HR Guru: Up in the Air Has Heartless 'Transition Consultants' All Wrong
So far, Up in the Air has coasted through awards season with its timely tale of selfish human-resources mavens who gradually learn there are better things in life than traveling around the United States expediting mass layoffs. This perception could get a little out of hand, according to one of the industry's real-life veterans who has launched a new PR defensive against Hollywood.

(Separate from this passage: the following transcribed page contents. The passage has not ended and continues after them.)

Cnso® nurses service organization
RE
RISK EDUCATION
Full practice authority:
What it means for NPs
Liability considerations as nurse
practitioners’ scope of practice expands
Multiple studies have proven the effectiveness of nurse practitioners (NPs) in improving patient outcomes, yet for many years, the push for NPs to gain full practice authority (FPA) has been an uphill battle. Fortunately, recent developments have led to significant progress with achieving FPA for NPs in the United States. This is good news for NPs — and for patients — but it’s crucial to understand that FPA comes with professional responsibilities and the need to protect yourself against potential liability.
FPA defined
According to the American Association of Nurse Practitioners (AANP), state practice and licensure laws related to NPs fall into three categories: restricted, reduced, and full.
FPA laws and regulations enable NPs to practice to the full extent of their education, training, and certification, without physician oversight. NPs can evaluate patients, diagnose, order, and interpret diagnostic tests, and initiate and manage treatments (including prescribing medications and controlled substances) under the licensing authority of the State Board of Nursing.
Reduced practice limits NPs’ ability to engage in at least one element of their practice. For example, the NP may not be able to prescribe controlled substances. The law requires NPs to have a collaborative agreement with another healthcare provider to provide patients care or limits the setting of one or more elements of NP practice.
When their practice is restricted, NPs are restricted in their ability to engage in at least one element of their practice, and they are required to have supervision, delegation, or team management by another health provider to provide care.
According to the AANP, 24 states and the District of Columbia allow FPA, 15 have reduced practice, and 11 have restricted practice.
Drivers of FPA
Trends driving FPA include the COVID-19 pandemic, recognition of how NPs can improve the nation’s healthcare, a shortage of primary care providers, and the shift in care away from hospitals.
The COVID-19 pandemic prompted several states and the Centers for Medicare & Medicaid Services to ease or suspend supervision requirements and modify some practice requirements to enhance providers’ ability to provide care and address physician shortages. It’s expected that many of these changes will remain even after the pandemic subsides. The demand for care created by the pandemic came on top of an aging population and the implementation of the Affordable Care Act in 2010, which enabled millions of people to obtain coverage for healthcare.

I guess this counts as a spoiler of some sort, but it turns out that the "Web-enabled outplacement" -- i.e. firing people over a Webcam, sometimes from as nearby as an adjecent room -- is a real practice that actually occurs in the HR realm. We have a gentleman named Sanjay Sathe to thank for this insight, which is explained at length in a press release decrying the "myths" in Jason Reitman's critical darling. Among them: Most companies tend to lay employees off themselves, not through some dispassionate third party. Oh, and dispassionate third parties are their own myth; HR professionals really, truly like people! And those one-size-fits-all information packets that George Clooney's callous ax-man hands out? That's just the beginning of the materials meant to help laid-off workers start new professional lives.
Let's see, what else... Oh: Clooney's condescending pep talks ("Anyone who ever built an empire or changed the world sat where you are sitting, and it's because they sat there that they were able to do it") are also crapola, as is the idea that his character would promiscuously bounce from firing to firing without the slightest scintilla of follow-up:
"While the 'transition consultant' played by Clooney skulks out of offices and on to the next firing, real-life transition consultants begin their work after the layoff," Sathe says. "The story of transition consultants working with employees to help them find new jobs is often an uplifting and inspiring one. Maybe that can be the story told in Up in the Air 2."
In other words, Up in the Air: It's just a movie! Also: NBC might want to get in on that sequel action right about now.